My Quest to Bake a Babka

Since it had been a while since I had baked bread, I decided to try again with the Alchemy Bread book. I probably should have started at the very beginning and worked on my compulsory skills, but instead I just jumped right in mid-book to the babka recipe. Like I said, I was feeling cocky after my macaron success last week. 🙂

The babka recipe is yeast based, and I tried to pick the driest day I could find in Texas this time of year to try to make this work. The one challenge for me with this book is that all of the ingredient measurements are given by weight.

Any serious baker will tell you that is the best way to do it, but it feels awkward to me. The chef at Sur La Table who taught us how to make the macarons insisted that measuring by weight was the only way to go, and I did use weight measurements to make my macarons at home. I just used a simple little food scale.

My Quest to Bake a Babka

So I measured all the ingredients for the babka and this dough is a sticky mess. I went through the kneading, rising and resting process several times. The recipe also included the chocolate filling. I made that as well. It is DELICIOUS. I don’t think I let it quite sit long enough because it was still very soft when I used it according to the recipe.

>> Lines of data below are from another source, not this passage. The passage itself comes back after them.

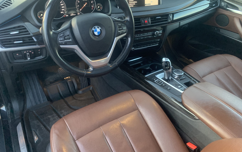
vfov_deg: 44.3
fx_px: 185
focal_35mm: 28
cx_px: 120
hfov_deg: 66.5
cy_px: 60
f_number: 1.8
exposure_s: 1/37
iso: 400
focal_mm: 4.25
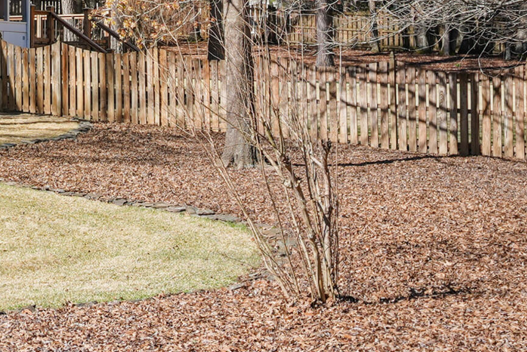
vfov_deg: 13.5
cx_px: -306
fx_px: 1479
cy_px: 65
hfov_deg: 17.7
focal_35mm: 101
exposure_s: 1/30
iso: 125
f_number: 8
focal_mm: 29
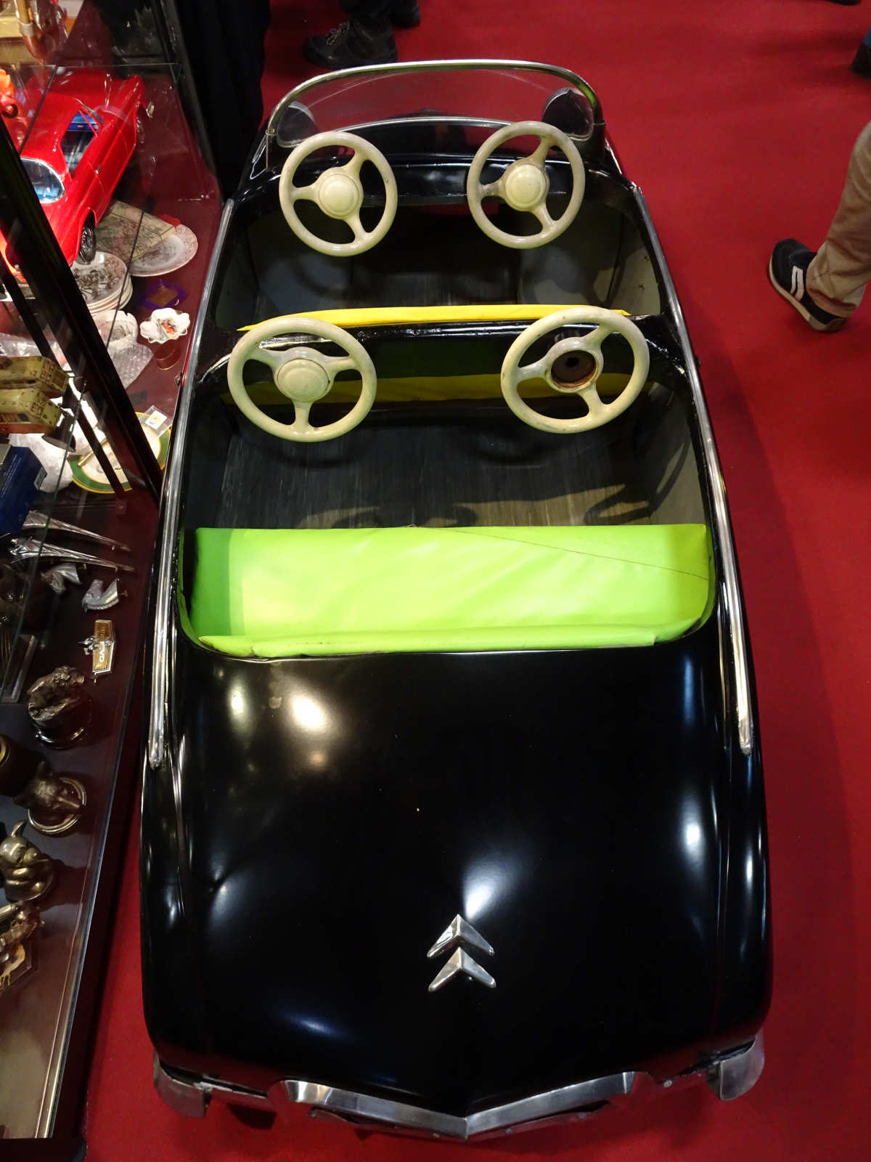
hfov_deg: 56.8
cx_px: 436
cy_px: 581
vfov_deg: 71.6
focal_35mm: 24
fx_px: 805
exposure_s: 1/30
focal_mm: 4.1
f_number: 3.5
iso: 500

But the next day the leftover chocolate filling was fully solidified and spreadable. I think this state would have been too solid to spread onto the bread dough, but somewhere in between would have been ideal. I also don’t think my dough ever got “risen” enough to work just quite right with the filling.

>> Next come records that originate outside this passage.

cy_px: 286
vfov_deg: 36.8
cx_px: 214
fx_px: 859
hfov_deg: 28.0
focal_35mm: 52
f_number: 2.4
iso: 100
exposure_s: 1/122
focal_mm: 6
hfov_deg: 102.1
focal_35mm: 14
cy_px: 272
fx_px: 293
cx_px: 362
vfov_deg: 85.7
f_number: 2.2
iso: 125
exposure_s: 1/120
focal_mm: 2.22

I did the best I could with the twisting part, which is what gives the babka all those beautiful swirls. Here’s what it looked like after I twisted it all together with the filling before letting it rise yet again.

My Quest to Bake a Babka

After it rose for the final time before baking, here’s what it looked like:

My Quest to Bake a Babka

Into the oven. I apologize for these nighttime pictures but I was literally at this ALL. DAY.  I wasn’t able to bake it until late in the evening. My husband had gone to bed and said the smell of chocolate and bread started wafting in and woke him up. Chocolate and bread smells. Now THAT’S an alarm clock I could get behind. 🙂 Here’s my baked loaf:

My Quest to Bake a Babka

I was so anxious to cut into it to see what the inside looked like. The chocolate was incorporated into the loaf.

My Quest to Bake a Babka

The store-bought versions and maybe really well made home baked babkas have really intense layered swirl patterns. Mine did not. 🙂 I think I didn’t twist the dough enough before letting it rise to bake. I think mine looked more like a marbled pound cake.

My Quest to Bake a Babka

So it wouldn’t win Best in Show for looks, but it was SO delicious. It had a buttery flavor, it wasn’t overly sweet, and the moist texture of the chocolate spread with the drier texture of the bread was really a nice combo. It really had the flavor of the babka I had eaten before that I had loved.

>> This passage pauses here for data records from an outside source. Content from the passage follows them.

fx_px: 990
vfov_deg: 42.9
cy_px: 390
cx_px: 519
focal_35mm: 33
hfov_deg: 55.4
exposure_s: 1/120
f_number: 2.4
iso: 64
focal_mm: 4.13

If I were to try again, the improvements I would make would be:

  • Get an earlier start on the whole process because it’s literally an all day affair.
  • Let the chocolate filling cool longer than directed to make it more spreadable.
  • A more stable filling would allow me to twist the dough much more. I think this would create an interior closer to that of commercial products, with a more pronounced swirl pattern.
  • Pick an even drier day than I did, hoping to get the dough to rise more than it did.
  • Get better at measuring ingredients by weight. I originally mis-measured the flour and had a wet sticky MESS before I realized I had not put in enough flour.

So that’s my adventure with babka baking. Not a total success aesthetically, but by no means a fail. My babka tasted divine.  It was an ambitious project and I will try again to get better at it.

I probably need to back up a little and work on some simpler yeast baking until I finally conquer it once and for all. I highly recommend the two books I mentioned if you are interested in trying to up your baking game.

Are you a good baker? Let me know if you have any tips to help me get better at it. I’m all ears!